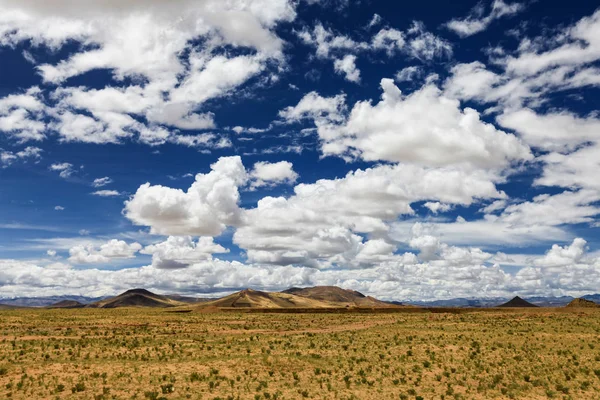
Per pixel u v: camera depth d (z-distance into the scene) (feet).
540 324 288.10
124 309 546.26
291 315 449.89
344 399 104.27
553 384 120.26
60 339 196.34
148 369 128.67
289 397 104.42
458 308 556.10
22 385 107.14
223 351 165.37
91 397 99.76
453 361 150.82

════════════════

# What you will do
Give back the material above exactly as it appears, minus any picture.

# Task response
Per pixel u v: camera depth d (z-distance into the scene) (feet).
540 324 288.10
124 309 546.26
291 315 449.89
344 399 104.27
553 384 120.26
60 339 196.34
148 369 128.67
289 397 104.42
458 308 556.10
22 385 107.14
223 351 165.37
91 397 99.76
453 361 150.82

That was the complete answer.